ACTUARIAL CONSULTANTS reviewing the ESB’s pension fund have warned the State company that it cannot continue to increase retirement benefits in line with workers’ pay.
The scheme’s trustees called in Mercers last December, although the fund was not due to be reviewed for another year. The company’s group of unions and management are in talks on the pension scheme’s future after they reported last month that it was €1.957 billion in the red.
ESB pensions are indexed to pay in the company, which means that payments to retired staff increase in line with its pay.
The pensions are indexed despite the fact the scheme’s terms do not require this. The practice has been agreed between the scheme’s trustees, the company and the superannuation committee. The actuaries who last month reported the deficit have recommended ending the practice.
According to their calculations, the fund can only meet 67 per cent of its projected liabilities.
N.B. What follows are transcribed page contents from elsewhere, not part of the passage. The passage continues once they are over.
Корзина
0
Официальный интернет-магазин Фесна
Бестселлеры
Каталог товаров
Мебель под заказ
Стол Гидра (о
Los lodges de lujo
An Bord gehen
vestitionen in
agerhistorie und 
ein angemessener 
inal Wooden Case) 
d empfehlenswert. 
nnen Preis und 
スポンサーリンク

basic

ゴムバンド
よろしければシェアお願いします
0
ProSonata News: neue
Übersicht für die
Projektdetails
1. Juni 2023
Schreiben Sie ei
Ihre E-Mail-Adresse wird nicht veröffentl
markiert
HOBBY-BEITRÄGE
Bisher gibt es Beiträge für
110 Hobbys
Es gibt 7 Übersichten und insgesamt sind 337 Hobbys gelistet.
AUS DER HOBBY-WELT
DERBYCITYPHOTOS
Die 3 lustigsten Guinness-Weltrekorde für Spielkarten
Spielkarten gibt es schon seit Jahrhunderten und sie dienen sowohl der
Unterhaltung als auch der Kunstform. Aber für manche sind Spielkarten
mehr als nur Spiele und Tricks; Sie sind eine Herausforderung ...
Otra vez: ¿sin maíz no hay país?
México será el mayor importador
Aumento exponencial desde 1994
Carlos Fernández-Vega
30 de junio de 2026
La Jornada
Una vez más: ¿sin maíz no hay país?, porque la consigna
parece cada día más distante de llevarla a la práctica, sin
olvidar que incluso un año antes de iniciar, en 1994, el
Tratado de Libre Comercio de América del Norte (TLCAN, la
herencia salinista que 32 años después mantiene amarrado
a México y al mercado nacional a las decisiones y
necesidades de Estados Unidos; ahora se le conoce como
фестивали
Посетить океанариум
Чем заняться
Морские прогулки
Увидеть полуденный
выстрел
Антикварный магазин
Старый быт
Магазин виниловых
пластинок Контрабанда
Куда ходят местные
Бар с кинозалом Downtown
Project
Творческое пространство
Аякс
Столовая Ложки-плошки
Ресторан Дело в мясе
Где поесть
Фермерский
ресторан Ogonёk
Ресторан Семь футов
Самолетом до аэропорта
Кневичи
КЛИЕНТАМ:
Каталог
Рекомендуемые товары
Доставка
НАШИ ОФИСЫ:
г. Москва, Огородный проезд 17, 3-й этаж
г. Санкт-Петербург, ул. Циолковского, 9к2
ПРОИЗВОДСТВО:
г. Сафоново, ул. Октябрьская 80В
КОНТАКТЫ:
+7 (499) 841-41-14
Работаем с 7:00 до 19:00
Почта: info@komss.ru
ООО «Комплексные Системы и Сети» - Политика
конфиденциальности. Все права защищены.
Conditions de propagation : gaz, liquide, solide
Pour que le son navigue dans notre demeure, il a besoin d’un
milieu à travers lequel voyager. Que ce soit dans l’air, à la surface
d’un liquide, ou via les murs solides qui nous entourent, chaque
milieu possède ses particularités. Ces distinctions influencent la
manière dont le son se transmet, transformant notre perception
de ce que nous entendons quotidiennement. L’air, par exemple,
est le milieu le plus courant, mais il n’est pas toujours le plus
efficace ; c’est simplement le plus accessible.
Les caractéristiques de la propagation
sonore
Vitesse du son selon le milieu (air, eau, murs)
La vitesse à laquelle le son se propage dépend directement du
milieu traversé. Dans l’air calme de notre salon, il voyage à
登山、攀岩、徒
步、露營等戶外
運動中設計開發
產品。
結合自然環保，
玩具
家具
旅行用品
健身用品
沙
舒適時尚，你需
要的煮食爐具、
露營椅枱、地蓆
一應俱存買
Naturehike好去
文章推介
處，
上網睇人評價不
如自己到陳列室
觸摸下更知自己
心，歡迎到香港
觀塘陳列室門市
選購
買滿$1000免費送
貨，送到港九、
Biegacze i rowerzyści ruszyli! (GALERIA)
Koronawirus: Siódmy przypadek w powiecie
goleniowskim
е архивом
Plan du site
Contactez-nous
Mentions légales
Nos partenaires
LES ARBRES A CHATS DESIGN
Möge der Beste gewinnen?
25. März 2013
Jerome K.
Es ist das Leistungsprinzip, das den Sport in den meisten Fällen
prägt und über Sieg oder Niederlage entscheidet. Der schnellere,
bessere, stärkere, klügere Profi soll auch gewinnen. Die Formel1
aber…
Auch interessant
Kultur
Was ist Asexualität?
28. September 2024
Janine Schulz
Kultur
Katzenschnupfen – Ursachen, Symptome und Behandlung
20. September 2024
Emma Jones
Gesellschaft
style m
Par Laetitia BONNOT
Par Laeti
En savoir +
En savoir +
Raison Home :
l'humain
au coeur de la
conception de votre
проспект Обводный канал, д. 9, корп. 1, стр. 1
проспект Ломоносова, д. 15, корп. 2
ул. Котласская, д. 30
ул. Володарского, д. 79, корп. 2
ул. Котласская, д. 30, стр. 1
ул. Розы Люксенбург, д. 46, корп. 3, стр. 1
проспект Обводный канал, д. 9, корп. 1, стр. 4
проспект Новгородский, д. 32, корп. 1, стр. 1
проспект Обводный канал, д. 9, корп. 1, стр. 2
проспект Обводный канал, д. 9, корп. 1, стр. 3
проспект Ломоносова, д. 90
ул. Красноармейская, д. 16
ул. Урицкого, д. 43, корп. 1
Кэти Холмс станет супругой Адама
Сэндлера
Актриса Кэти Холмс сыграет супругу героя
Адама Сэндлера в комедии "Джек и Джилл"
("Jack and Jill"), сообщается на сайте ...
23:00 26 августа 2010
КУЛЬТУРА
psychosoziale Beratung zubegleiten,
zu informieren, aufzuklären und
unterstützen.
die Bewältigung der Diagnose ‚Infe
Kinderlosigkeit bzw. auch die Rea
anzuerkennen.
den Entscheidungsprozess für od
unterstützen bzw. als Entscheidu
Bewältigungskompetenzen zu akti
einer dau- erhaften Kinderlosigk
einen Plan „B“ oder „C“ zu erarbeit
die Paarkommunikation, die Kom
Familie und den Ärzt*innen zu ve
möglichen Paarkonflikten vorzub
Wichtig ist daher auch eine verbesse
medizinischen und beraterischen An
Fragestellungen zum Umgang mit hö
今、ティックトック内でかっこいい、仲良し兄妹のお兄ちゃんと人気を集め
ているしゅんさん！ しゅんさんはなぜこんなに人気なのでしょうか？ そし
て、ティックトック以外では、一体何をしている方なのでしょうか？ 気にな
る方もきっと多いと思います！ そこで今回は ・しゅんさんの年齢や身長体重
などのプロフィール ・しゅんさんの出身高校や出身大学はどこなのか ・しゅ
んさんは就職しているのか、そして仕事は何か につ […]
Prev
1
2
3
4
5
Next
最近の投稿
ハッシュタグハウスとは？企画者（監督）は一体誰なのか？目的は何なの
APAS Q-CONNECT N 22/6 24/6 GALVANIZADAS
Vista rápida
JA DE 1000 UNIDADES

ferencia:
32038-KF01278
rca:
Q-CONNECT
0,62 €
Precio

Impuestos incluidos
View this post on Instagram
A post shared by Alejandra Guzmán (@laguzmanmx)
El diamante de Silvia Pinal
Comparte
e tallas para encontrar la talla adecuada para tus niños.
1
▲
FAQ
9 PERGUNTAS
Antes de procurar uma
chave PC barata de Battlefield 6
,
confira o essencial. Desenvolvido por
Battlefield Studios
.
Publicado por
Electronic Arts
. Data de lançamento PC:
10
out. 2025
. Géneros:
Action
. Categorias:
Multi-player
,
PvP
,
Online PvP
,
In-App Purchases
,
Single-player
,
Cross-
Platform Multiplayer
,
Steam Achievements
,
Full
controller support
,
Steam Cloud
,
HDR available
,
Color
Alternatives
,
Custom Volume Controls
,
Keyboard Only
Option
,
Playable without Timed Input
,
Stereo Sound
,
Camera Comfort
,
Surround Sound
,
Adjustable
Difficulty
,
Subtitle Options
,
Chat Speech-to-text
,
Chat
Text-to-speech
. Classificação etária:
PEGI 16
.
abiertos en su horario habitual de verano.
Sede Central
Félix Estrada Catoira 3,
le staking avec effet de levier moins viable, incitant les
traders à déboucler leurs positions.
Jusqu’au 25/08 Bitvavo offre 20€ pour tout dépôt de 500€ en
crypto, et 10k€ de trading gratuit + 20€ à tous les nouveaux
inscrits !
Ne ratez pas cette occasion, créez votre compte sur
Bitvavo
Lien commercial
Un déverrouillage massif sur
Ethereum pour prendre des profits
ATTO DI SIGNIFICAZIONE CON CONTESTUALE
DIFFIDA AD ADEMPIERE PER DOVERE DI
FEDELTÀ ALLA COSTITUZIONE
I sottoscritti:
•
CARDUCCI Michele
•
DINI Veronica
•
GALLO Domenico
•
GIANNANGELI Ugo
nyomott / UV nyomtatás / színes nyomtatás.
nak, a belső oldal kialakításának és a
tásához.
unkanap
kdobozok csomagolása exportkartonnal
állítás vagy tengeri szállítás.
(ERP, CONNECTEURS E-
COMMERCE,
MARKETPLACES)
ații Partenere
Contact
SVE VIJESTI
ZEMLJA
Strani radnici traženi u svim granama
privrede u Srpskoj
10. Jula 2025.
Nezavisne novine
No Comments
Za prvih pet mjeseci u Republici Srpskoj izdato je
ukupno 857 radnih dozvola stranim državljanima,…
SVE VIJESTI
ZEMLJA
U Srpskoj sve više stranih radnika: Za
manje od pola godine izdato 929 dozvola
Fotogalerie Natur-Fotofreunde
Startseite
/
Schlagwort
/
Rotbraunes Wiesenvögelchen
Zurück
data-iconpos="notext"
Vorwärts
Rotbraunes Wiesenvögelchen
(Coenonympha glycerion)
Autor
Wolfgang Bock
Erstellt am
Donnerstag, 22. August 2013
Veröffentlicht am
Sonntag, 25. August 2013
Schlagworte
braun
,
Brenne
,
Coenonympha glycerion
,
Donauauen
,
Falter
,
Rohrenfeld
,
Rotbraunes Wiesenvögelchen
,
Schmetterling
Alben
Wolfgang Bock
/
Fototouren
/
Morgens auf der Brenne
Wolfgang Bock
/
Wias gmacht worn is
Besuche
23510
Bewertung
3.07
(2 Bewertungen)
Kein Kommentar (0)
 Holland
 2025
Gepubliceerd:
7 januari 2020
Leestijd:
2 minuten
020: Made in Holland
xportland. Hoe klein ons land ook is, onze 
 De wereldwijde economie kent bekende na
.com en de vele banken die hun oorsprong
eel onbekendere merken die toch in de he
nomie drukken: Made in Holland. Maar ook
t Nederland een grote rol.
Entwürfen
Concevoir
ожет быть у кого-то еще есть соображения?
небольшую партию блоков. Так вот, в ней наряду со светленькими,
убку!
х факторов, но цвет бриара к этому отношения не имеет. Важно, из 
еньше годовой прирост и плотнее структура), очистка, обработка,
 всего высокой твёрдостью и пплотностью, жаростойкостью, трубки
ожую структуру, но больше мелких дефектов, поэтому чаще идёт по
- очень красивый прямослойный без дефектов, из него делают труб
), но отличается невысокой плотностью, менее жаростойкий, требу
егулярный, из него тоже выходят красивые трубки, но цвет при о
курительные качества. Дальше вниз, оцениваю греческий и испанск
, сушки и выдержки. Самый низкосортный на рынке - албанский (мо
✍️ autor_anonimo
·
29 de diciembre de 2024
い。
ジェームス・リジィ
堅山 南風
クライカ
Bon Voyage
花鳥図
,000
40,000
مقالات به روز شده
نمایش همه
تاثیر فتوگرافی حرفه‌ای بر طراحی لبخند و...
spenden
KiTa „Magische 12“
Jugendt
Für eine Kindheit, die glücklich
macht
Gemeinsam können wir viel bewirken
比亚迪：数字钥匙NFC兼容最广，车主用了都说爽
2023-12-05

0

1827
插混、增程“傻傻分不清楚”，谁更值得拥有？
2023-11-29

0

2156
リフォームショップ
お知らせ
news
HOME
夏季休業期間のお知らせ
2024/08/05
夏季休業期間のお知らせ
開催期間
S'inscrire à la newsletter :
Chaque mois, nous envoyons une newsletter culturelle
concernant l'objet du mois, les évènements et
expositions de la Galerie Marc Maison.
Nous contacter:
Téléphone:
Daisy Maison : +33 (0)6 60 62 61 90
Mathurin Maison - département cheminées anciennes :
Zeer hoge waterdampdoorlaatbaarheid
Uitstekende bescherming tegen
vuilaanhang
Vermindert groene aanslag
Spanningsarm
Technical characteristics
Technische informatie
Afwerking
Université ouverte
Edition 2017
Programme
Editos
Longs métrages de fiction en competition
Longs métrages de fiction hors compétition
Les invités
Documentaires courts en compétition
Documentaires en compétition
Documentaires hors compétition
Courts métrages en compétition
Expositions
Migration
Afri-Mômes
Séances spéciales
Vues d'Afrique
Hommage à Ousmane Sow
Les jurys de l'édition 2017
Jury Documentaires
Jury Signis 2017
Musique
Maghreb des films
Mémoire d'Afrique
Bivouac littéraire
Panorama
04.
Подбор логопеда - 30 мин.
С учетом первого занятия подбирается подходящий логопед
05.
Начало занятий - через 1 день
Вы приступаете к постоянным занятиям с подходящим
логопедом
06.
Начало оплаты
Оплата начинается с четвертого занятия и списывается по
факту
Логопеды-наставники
The shortfall is largely down to the collapse in global investment markets.
Along with tackling the deficit and preserving indexation, the unions want a number of changes to the scheme to ensure it reflects extra “non-superannuated” payments that are not included when it comes to calculating retiring workers’ benefits.
Brendan Ogle, an official with the union Unite, said the pension was originally designed to give workers 50 per cent of their salaries on retirement.
However, he explained that extra payments negotiated for staff are not necessarily included, and therefore their pensions do not come to 50 per cent of their salaries. “We’re trying to underpin and improve the scheme for all members.”
However, he rejected reports that an end to indexation could result in industrial action. “Industrial action would only become a live issue if the company was to refuse to do something that it has already agreed to do.”
Mr Ogle added that the group of unions was “amazed” when the trustees asked the actuaries to carry out a review a year early, particularly as stock markets had just endured their worst 12 months since the second World War.
One of the trustees, former ESB board member Joe Le Cumbre, recently said a threat to indexation or other benefits could give rise to industrial action.
The ESB said yesterday unions and management began talks on the issue this week, and were working on finding a solution.